### Work order
Transcribe the material word for word, from its first line through the line that contains "está dando un", including that line.

### Collected data
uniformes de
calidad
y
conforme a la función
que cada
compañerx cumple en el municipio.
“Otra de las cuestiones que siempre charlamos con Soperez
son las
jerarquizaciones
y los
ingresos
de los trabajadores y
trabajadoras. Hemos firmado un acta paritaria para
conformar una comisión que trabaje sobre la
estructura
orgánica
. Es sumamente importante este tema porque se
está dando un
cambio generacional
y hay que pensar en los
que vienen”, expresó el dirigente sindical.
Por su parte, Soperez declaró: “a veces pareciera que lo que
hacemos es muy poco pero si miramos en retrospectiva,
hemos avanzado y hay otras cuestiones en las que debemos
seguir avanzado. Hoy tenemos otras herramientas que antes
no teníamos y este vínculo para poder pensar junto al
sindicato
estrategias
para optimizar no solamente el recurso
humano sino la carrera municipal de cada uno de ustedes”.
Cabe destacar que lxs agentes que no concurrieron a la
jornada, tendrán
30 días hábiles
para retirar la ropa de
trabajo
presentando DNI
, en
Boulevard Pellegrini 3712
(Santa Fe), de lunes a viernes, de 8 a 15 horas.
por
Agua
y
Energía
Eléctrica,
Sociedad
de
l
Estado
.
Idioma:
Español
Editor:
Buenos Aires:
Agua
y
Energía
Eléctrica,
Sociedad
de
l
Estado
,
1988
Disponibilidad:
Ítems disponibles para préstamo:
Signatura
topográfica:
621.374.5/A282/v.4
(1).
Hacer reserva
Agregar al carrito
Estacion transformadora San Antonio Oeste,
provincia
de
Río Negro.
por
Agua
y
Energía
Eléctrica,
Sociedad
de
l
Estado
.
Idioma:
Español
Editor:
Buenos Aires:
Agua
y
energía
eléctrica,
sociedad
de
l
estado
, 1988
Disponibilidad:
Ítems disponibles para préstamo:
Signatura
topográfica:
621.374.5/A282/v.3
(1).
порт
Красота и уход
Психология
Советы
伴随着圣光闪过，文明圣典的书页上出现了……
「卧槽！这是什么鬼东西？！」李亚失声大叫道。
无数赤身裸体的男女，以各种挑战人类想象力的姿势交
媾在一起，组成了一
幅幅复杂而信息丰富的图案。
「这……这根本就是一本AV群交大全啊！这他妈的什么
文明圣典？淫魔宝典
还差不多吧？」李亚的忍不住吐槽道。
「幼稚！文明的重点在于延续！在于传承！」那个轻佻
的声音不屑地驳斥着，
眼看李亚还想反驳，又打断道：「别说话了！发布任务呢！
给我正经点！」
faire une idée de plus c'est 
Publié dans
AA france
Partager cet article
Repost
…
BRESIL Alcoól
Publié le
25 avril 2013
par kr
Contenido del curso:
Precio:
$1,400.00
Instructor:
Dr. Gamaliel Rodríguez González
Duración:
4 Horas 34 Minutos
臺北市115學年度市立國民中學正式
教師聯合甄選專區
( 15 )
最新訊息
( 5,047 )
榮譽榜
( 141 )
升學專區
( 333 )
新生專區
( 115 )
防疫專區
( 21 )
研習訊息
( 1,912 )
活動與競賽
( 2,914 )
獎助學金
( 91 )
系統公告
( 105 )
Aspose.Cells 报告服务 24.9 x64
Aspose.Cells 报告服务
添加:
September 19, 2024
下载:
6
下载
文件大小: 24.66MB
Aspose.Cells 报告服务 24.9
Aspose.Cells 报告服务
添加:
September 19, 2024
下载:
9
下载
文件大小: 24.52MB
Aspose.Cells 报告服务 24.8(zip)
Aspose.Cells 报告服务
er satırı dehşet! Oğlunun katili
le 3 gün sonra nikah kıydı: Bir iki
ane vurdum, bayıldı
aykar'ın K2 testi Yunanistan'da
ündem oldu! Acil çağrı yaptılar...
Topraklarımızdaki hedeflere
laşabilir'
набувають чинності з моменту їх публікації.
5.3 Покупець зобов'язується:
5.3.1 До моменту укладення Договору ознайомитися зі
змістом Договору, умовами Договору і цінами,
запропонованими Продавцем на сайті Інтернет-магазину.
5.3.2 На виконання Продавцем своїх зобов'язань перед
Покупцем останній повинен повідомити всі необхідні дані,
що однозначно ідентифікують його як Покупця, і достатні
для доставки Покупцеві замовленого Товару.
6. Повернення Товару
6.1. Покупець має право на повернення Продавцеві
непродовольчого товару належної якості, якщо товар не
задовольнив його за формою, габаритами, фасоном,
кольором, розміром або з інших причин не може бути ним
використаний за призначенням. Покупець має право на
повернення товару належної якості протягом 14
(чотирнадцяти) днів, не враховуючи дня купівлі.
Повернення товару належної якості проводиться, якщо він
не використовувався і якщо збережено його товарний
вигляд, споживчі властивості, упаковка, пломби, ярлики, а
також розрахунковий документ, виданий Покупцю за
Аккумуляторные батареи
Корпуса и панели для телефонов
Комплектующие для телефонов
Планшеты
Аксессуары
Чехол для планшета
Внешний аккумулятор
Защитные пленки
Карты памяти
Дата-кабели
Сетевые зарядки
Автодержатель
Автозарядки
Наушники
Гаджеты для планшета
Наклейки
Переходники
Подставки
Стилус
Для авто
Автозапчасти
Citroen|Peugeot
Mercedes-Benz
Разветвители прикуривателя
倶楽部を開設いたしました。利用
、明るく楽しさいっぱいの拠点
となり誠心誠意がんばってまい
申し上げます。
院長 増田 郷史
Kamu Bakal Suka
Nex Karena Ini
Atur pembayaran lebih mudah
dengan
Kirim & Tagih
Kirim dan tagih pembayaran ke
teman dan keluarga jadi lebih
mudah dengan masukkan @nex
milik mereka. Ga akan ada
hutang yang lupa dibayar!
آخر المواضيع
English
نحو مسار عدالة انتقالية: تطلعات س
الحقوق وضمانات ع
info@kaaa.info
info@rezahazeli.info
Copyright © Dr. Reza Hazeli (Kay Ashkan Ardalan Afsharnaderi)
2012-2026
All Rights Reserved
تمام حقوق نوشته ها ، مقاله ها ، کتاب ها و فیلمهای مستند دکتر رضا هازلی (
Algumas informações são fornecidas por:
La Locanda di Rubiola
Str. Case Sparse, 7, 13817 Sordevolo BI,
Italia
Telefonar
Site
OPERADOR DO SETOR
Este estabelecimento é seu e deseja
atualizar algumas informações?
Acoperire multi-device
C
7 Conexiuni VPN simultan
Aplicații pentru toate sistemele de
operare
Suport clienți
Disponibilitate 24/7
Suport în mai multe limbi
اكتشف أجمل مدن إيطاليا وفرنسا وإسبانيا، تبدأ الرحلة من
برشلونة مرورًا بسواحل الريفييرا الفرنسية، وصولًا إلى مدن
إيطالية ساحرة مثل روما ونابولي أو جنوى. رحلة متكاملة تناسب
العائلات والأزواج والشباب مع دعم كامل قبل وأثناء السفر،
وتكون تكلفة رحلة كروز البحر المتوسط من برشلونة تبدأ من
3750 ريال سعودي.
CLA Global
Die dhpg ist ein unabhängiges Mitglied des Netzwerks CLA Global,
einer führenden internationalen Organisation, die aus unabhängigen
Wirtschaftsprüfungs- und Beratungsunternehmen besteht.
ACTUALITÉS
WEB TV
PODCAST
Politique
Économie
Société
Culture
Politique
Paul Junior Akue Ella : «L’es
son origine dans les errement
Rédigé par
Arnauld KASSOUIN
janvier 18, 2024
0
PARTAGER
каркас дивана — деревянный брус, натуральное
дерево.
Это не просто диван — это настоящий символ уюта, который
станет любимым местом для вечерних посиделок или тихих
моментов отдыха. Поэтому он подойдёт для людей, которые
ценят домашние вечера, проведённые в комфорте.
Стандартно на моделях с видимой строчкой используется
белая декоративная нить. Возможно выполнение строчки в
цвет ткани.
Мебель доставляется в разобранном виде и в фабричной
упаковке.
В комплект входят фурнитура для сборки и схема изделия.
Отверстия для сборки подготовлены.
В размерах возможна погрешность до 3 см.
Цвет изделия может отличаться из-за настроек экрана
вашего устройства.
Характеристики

### Solution to the exercise
uniformes de
calidad
y
conforme a la función
que cada
compañerx cumple en el municipio.
“Otra de las cuestiones que siempre charlamos con Soperez
son las
jerarquizaciones
y los
ingresos
de los trabajadores y
trabajadoras. Hemos firmado un acta paritaria para
conformar una comisión que trabaje sobre la
estructura
orgánica
. Es sumamente importante este tema porque se
está dando un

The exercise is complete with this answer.